Nell Williams takes us behind the scenes of the "Game of Thrones" process.

If you landed a plum role on an episode of "Game of Thrones," your first move would be to rub it in the jealous faces of your bosses/teachers/colleagues/classmates and so on and so forth, right? Then continue to torture them with this information until the end of days?

Well, for 16-year-old Nell Williams, who guest starred as Young Cersei on Sunday's (April 12) premiere, the answer to that question is a definitive "no." In fact, as of press time, Williams' classmates still had no clue they'd be seeing her on the "GoT" premiere, which airs Monday nights in the U.K.

"I told a few of my friends who have been sworn to secrecy," she told MTV News ahead of the episode's airing. "I think people at school are going to get a bit of a shock tonight. It’s really, really hush-hush... I had to sign a contract that signed away my rights to the universe about putting any pictures on social media of any costumes, or hair, or literally anything. I couldn’t put it anywhere until tonight."



The entire process for Williams began months ago, when she went into her audition knowing she'd be trying for Young Cersei -- only she'd never seen the show, or read any of George R. R. Martin's books. In the few weeks between landing the part and flying off to Ireland to film it she tried to read "A Song of Ice and Fire," but to no avail. Instead, she studied four years' worth of Lena Headey playing Cersei, and admitted that learning what makes that character tick was the hardest part.
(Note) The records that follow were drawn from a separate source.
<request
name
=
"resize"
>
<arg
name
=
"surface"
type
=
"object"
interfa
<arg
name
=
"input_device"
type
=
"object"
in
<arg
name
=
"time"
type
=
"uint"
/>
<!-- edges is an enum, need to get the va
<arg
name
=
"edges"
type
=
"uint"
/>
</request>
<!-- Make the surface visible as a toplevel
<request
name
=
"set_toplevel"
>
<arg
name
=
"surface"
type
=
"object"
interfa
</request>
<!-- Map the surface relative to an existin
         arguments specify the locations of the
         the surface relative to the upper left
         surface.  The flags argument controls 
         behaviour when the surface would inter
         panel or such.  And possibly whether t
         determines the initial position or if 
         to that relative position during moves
"I got the accent quite quickly, but what was quite difficult was finding out what made her her," Williams explained. "She’s obviously very nasty; extremely nasty. Because I was playing her when she was younger -- she couldn’t always be horrible. She could be a bit stuck up when she’s younger, but I think the importance of this scene is making sure the audience knows how she became the person she is. And that was really interesting to do. So I just had to find out as much as I possibly could about her."

When Williams finally arrived on set last summer, weeks before the rest of the cast (minus Kerry Ingram, who plays Shireen Baratheon) had arrived, she said the craziest part was getting used to all of the behind-the-scenes props that makes "Thrones" feel so realistic.
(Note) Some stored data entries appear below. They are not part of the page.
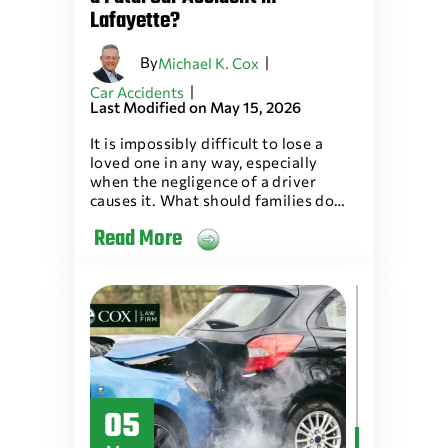
Lafayette?
By
|
Michael K. Cox
|
Car Accidents
Last Modified on May 15, 2026
It is impossibly difficult to lose a
loved one in any way, especially
when the negligence of a driver
causes it. What should families do…
Read More
05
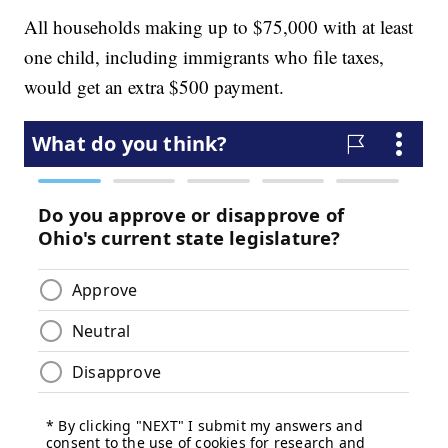
All households making up to $75,000 with at least
one child, including immigrants who file taxes,
would get an extra $500 payment.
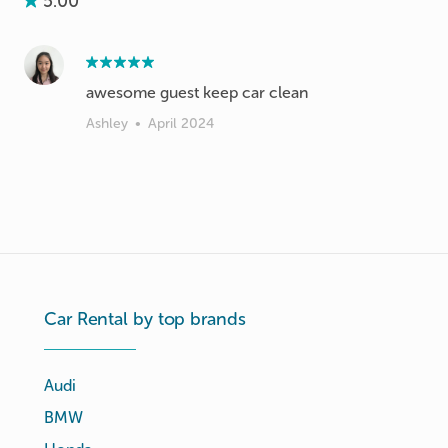
5.00
awesome guest keep car clean
Ashley
•
April 2024
Car Rental by top brands
Audi
BMW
"You step off the plane and arrive at the unit, and it’s all these massive, enormous warehouses," she said. "You go inside, and they’re filled to the brim with props of like, dead people’s heads. It's all weird things in these warehouses. There were horses in one... It was very, very easy to slip into the imaginary world that you have to put yourself in, just because the props and everything are so realistic. It’s really weird."
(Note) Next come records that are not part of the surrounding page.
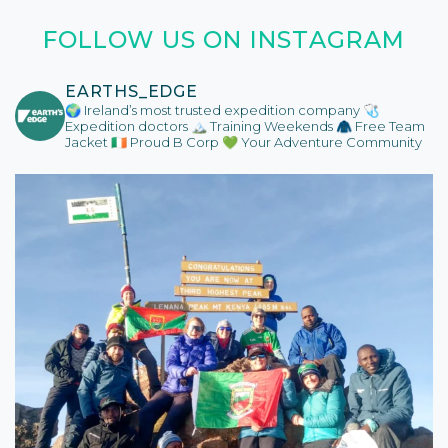
FOLLOW US ON INSTAGRAM
EARTHS_EDGE
🌍 Ireland’s most trusted expedition company
🩺
Expedition doctors
🏔️ Training Weekends
🧥 Free Team
Jacket
🇮🇪 Proud B Corp
💚 Your Adventure Community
Weirder still is how it took two weeks of on-and-off filming to nail Williams' five minute-ish scene, which would have wrapped in a matter of hours on a show with a lesser budget.

"They film about, I don’t know, a minute a day?" Williams explained. "When we filmed a whole day, it accounted to about a minute, I would say... it’s a really, really step-by-step process. That was obviously helped by the crew and everyone. They were amazing. Everyone knew what they had to do, how long they had to do it, when they had to get it done by, what it had to look like in the end. It was really, really amazing."

Less amazing, however, was the availability of bathroom breaks when you're dressed like Cersei Lannister.

"[The dress] was so heavy, and it was boiling as well in the studio," Williams said. "There were all these massive lights on because they had to get the lighting right, and there was also a fire in the hut. With all of that and like 30 people in one room trying to film, it got really hot so quickly, and the costumes were down to the floor with loads of layers. So it was boiling, and also really difficult to go to the loo because you have all these massive skirts and everything. But it was definitely worth it."